To a wicked and profligate world, the case of this woman must be highly interesting: for the sinner and his God must have a reckoning, and settle the long account either for mercy or for judgment, However long he may evade his conscience, he must ultimately yield to an arrest of justice, And if it be true, that the law of God extends to the thoughts of the heart, it must be a case of great interest to the sinner of higher reputation.

The case of a woman who has lost her character is still more instructive. She is placed in a deplorable situation. She can enjoy no company but the dregs of society. Nor is the brand less opprobrious, in a moral view, on her seducer; though his professional duties and other affairs may still retain him exterior respect. See Reflections, Proverbs 7:0.

The gates of repentance are open to the worst of sinners who turn in due time. We are not told how this woman was brought to repentance; yet it is natural to presume that Christ’s preaching had reached her heart. He had opened the purity and glory of the law, he had traced crimes from the first emotion of passion to perpetration; and the mirror of truth confounded the culprits by a full portrait of themselves. In this mirror the woman recognized herself. She saw her sins, and abhorred the scene. She was overwhelmed with guilt, and shame, and grief. She knew not which way to go for comfort; but impelled by anguish, she took the bold and laudable resolution to prostrate in silence at his feet who had seemed to preach to her alone. Salvation was her sole errand and grand concern, the anointing of the Lord was simply a pretext of decency.
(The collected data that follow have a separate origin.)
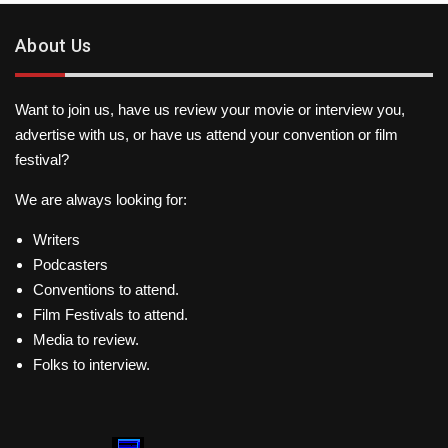
About Us
Want to join us, have us review your movie or interview you,
advertise with us, or have us attend your convention or film
festival?
We are always looking for:
Writers
Podcasters
Conventions to attend.
Film Festivals to attend.
Media to review.
Folks to interview.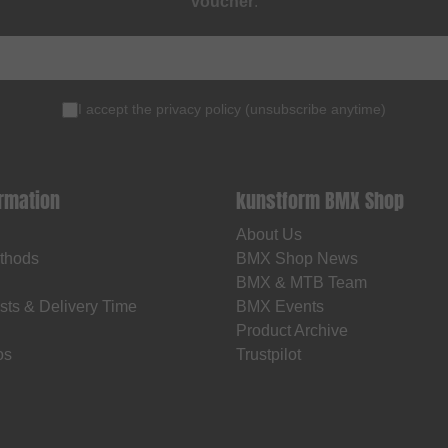
voucher
.
I accept the
privacy policy
(
unsubscribe anytime
)
ormation
kunstform BMX Shop
About Us
thods
BMX Shop News
BMX & MTB Team
sts & Delivery Time
BMX Events
Product Archive
os
Trustpilot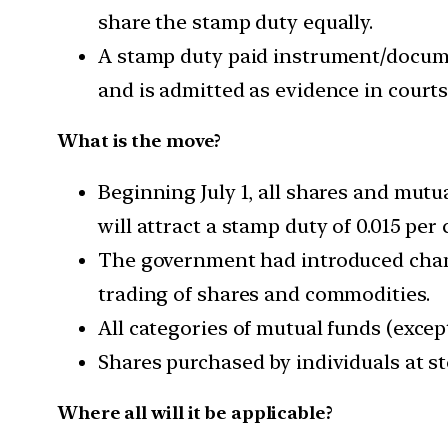
share the stamp duty equally.
A stamp duty paid instrument/docume
and is admitted as evidence in courts
What is the move?
Beginning July 1, all shares and mutu
will attract a stamp duty of 0.015 per 
The government had introduced chang
trading of shares and commodities.
All categories of mutual funds (except
Shares purchased by individuals at st
Where all will it be applicable?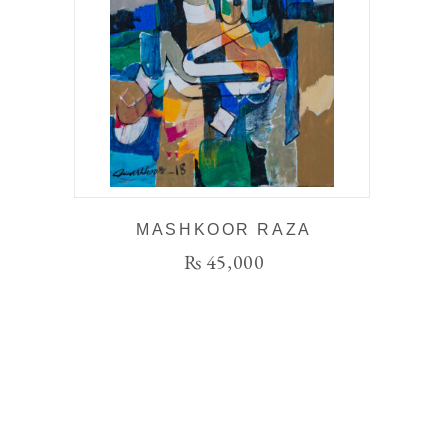
MASHKOOR RAZA
₨
45,000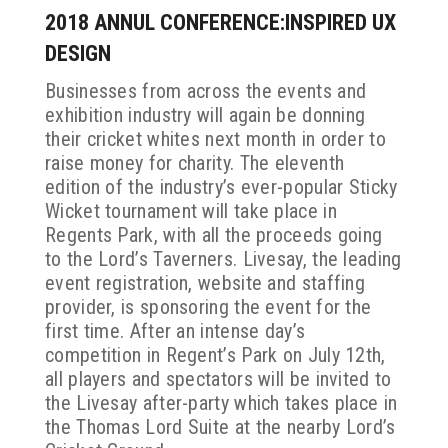
2018 ANNUL CONFERENCE:INSPIRED UX
DESIGN
Businesses from across the events and
exhibition industry will again be donning
their cricket whites next month in order to
raise money for charity. The eleventh
edition of the industry’s ever-popular Sticky
Wicket tournament will take place in
Regents Park, with all the proceeds going
to the Lord’s Taverners. Livesay, the leading
event registration, website and staffing
provider, is sponsoring the event for the
first time. After an intense day’s
competition in Regent’s Park on July 12th,
all players and spectators will be invited to
the Livesay after-party which takes place in
the Thomas Lord Suite at the nearby Lord’s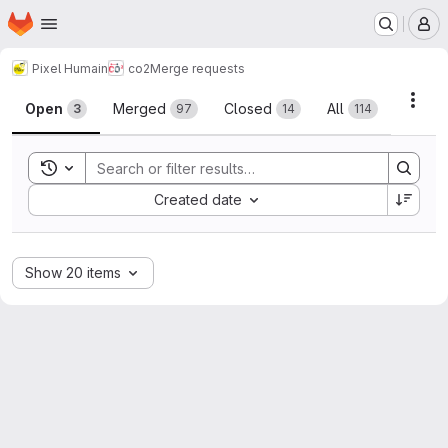
Homepage
Skip to main content
M
Pixel Humain
co2
Merge requests
Merge requests
Acti
Open
Merged
Closed
All
3
97
14
114
Toggle search history
Sort by:
Created date
Show 20 items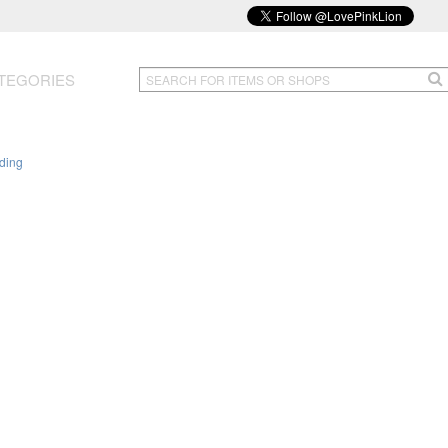
TEGORIES
ding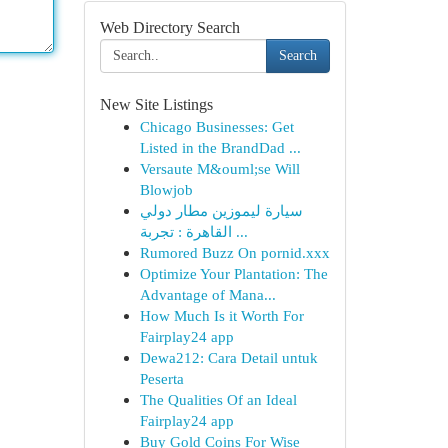
Web Directory Search
Search
New Site Listings
Chicago Businesses: Get
Listed in the BrandDad ...
Versaute M&ouml;se Will
Blowjob
سيارة ليموزين مطار دولي
القاهرة : تجربة ...
Rumored Buzz On pornid.xxx
Optimize Your Plantation: The
Advantage of Mana...
How Much Is it Worth For
Fairplay24 app
Dewa212: Cara Detail untuk
Peserta
The Qualities Of an Ideal
Fairplay24 app
Buy Gold Coins For Wise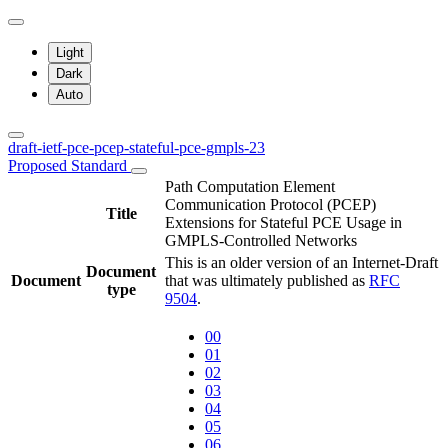
Light
Dark
Auto
draft-ietf-pce-pcep-stateful-pce-gmpls-23
Proposed Standard
Path Computation Element
Communication Protocol (PCEP)
Title
Extensions for Stateful PCE Usage in
GMPLS-Controlled Networks
This is an older version of an Internet-Draft
Document
Document
that was ultimately published as
RFC
type
9504
.
00
01
02
03
04
05
06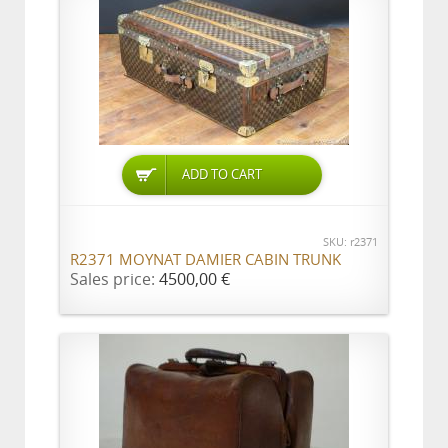
ADD TO CART
SKU: r2371
R2371 MOYNAT DAMIER CABIN TRUNK
Sales price:
4500,00 €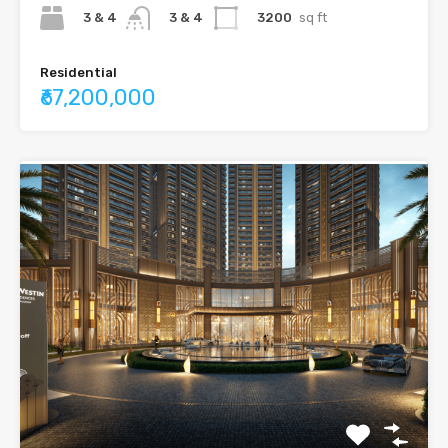
3 & 4
3200
sq ft
3 & 4
Residential
₹67,200,000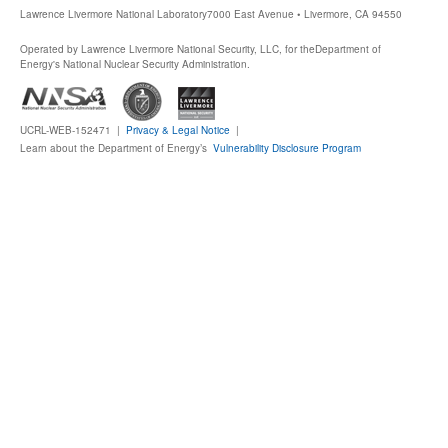
Lawrence Livermore National Laboratory
7000 East Avenue • Livermore, CA 94550
Operated by Lawrence Livermore National Security, LLC, for the
Department of
Energy's National Nuclear Security Administration.
UCRL-WEB-152471 |
Privacy & Legal Notice
|
Learn about the Department of Energy’s
Vulnerability Disclosure Program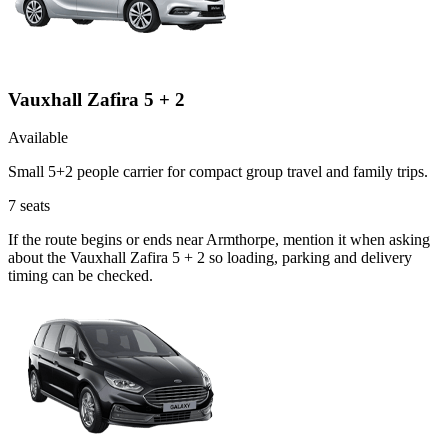
Vauxhall Zafira 5 + 2
Available
Small 5+2 people carrier for compact group travel and family trips.
7
seats
If the route begins or ends near Armthorpe, mention it when asking
about the Vauxhall Zafira 5 + 2 so loading, parking and delivery
timing can be checked.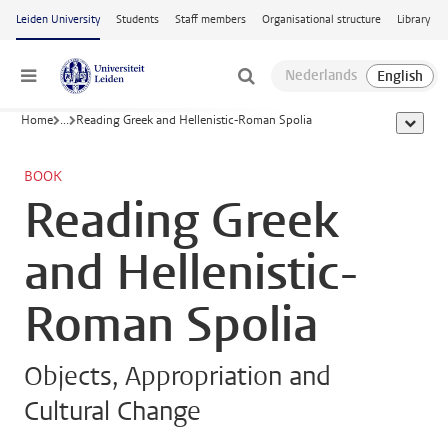
Skip to main content
Leiden University
Students
Staff members
Organisational structure
Library
Menu
Home
...
Reading Greek and Hellenistic-Roman Spolia
show al
BOOK
Reading Greek
and Hellenistic-
Roman Spolia
Objects, Appropriation and
Cultural Change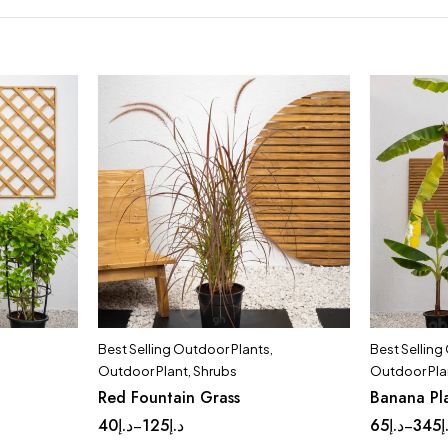
Best Selling Outdoor Plants
,
Best Selling
Outdoor Plant
,
Shrubs
Outdoor Pla
Red Fountain Grass
Banana Pl
40
د.إ
125
د.إ
65
د.إ
345
د
–
–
It is good therefore for sinners to hear the gospel, for God may yet grant them repentance unto life; and it is equally good for persons entangled in the snares of sin, to ask advice of those who are able to instruct them in cases of conscience, and the great concerns of salvation. It is also a fact that the pharisee, or fifty- pense debtor, has the same need to come with tears for a pardon as the most unhappy of the human kind. We are all of one mass, and though education may have saved us from some of the more scandalous sins, we are all guilty in the sight of God.

The mercy of God to contrite sinners exceeds the conceptions of men, and the expectations of the penitent. Christ suffers such sinners to approach him, to touch him, and to weep at his feet. Happy omen of pardon. When justice has forbearance to hear all the sad tale; when redeeming love listens to all these sighs, is witness to all these tears, and protestations of future purity, vengeance drops her aspect, and Satan has lost his prey.

Christ will advocate the cause of sinners truly contrite, how great soever their crimes have been. While the rigid pharisee changed his reverence of this great prophet, as he thought the Lord to be, and indulged in secret contempt, and while all the company was silent, behold Jesus pleads the cause of this reputed harlot. But he advocates her cause with fairness and equity. She had prostrated, she had washed his feet with tears, she had wiped them with her hair, she had anointed, she had kissed his feet. Simon had showed no such marks of love.

Sinners, come and see this glorious sight; come and see an emanation of godhead steal from the Son of man. He tells his murmuring host the thoughts of his heart. He endeavours to gain him by the fair argument of the two debtors; he does more, he astonishes the penitent with grace greater than expectation. He says, her sins which are many are forgiven. He crystalizes all the large flowing tears into gems of joy. He causes a full tide of heaven to irradiate her countenance, exciting adorations of praise and love, which none can know but by the like approach to Christ The greatest offenders may receive a full assurance of pardon. This is often done by a promise whispered to the heart, as now in the ears of this woman; but it is always one by a manifestation of God’s forgiving love shed abroad in the heart. The consciousness of pardon is more than a counterpoise to the consciousness of guilt. She loved much. Hence when a penitent is favoured with this inward witness and sentiment of divine mercy, he loves God and all mankind with an expansion of soul he never knew before. He enters into the sanctity of God, clothes himself with his glory, and tramples on his former sins.